Niat Sholat Tarawih Berjamaah di Masjid Lengkap untuk Imam dan Makmum serta Jumlah Rakaat yang Dianjurkan

Sholat Tarawih berjamaah di masjid merupakan amalan sunnah utama selama bulan Ramadhan. Umat Islam biasanya melaksanakannya setelah sholat Isya hingga menjelang tengah malam. Pelaksanaan Tarawih secara berjamaah meningkatkan kekhusyukan dan mempererat ukhuwah antarjamaah.

Pemerintah Indonesia telah menetapkan awal Ramadhan 1447 Hijriah jatuh pada 19 Februari 2026. Dengan begitu, pelaksanaan Tarawih akan dimulai pada malam 18 Februari 2026. Agar ibadah berjalan tertib dan benar, penting memahami niat sholat Tarawih baik sebagai imam maupun makmum.

Niat Sholat Tarawih sebagai Imam

Niat adalah unsur penting dalam ibadah. Saat menjadi imam, niat diucapkan dalam hati saat takbiratul ihram. Lafaz niat yang dianjurkan adalah:
"Ushallii sunnatat taraawiihi rakataini mustaqbilal qiblati imaaman lillaahi ta‘aalaa."
Artinya, "Saya niat sholat sunnah Tarawih dua rakaat menghadap kiblat sebagai imam karena Allah Taala."

Niat ini menjadi pegangan supaya pelaksanaan sholat tetap fokus dan sesuai syariat. Sebagai imam, seseorang memimpin rakaat dengan penuh khusyuk dan istiqamah.

Niat Sholat Tarawih sebagai Makmum

Makmum juga memiliki niat khusus sebelum mengikuti sholat berjamaah. Lafaz niatnya di hati adalah:
"Ushallii sunnatat taraawiihi rakataini mustaqbilal qiblati ma’muuman lillaahi ta‘aalaa",
yang berarti, "Saya niat sholat sunnah Tarawih dua rakaat menghadap kiblat sebagai makmum karena Allah Taala."

Makmum harus mengikuti imam dalam setiap gerakan dan bacaan dengan khusyuk dan penuh perhatian. Niat ini menegaskan kesiapan seseorang untuk berjamaah dan beribadah secara disiplin.

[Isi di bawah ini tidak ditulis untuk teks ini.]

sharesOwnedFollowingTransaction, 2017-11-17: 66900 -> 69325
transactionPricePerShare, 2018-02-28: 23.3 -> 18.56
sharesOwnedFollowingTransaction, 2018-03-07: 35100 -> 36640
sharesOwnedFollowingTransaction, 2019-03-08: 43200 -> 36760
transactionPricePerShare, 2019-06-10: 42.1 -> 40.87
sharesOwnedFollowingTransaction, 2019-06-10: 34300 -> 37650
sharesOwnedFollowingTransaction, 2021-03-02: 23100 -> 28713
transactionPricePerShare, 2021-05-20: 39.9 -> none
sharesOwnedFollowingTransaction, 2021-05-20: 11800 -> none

Jumlah Rakaat Sholat Tarawih

Tarawih dapat dikerjakan 8 atau 20 rakaat. Jumlah tersebut tidak bersifat wajib mutlak. Pendapat ini didasarkan pada riwayat dari Aisyah RA yang menyatakan Rasulullah SAW sholat Tarawih 8 rakaat. Sementara pengaturan 20 rakaat muncul pada masa Khalifah Umar bin Khattab RA.

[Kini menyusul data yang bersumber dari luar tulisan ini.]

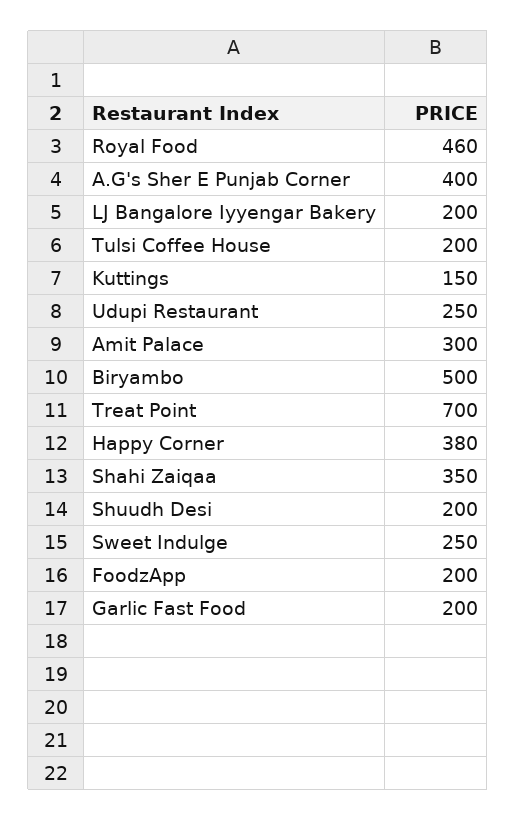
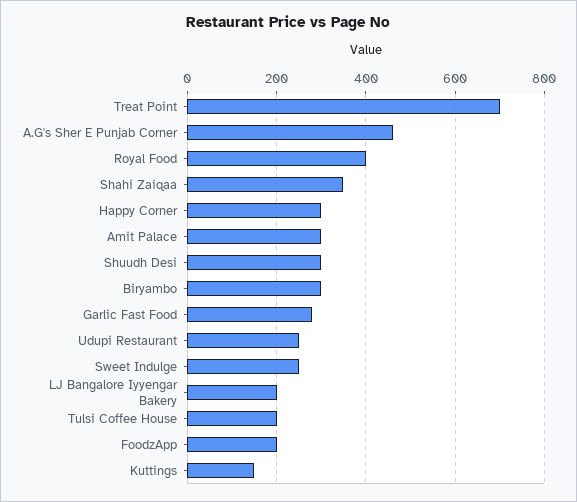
Royal Food: 460 -> 400
A.G's Sher E Punjab Corner: 400 -> 460
Biryambo: 500 -> 300
Happy Corner: 380 -> 300
Shuudh Desi: 200 -> 300
Garlic Fast Food: 200 -> 280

Majelis Ulama Indonesia menegaskan bahwa baik 8 maupun 20 rakaat sama-sama sah. Dalam sebuah panduan sederhana:

  1. Sholat Tarawih 8 rakaat dengan 3 rakaat witir.
  2. Sholat Tarawih 20 rakaat dengan 3 rakaat witir.

Ulama menekankan keikhlasan dan kekhusyukan lebih utama ketimbang jumlah rakaat. Kualitas ibadah lebih diutamakan dari kuantitas.

Doa Setelah Sholat Tarawih

Setelah melaksanakan Tarawih, dianjurkan membaca doa atau dzikir untuk memperkuat makna ibadah. Doa ini dapat berupa permohonan ampunan, memohon keberkahan Ramadhan, dan meningkatkan ketakwaan. Hal ini juga mendukung rasa syukur serta memperdalam hubungan spiritual dengan Allah SWT.

Memahami niat sholat Tarawih sebagai imam atau makmum serta ketentuan jumlah rakaat membantu jamaah menjalankan ibadah dengan benar. Sholat Tarawih berjamaah menjadi sarana meningkatkan kualitas ibadah dan memperkuat ikatan sosial antar umat Islam selama Ramadhan. Pelaksanaan yang tertib dan sesuai aturan mendatangkan pahala maksimal dan keberkahan di bulan suci.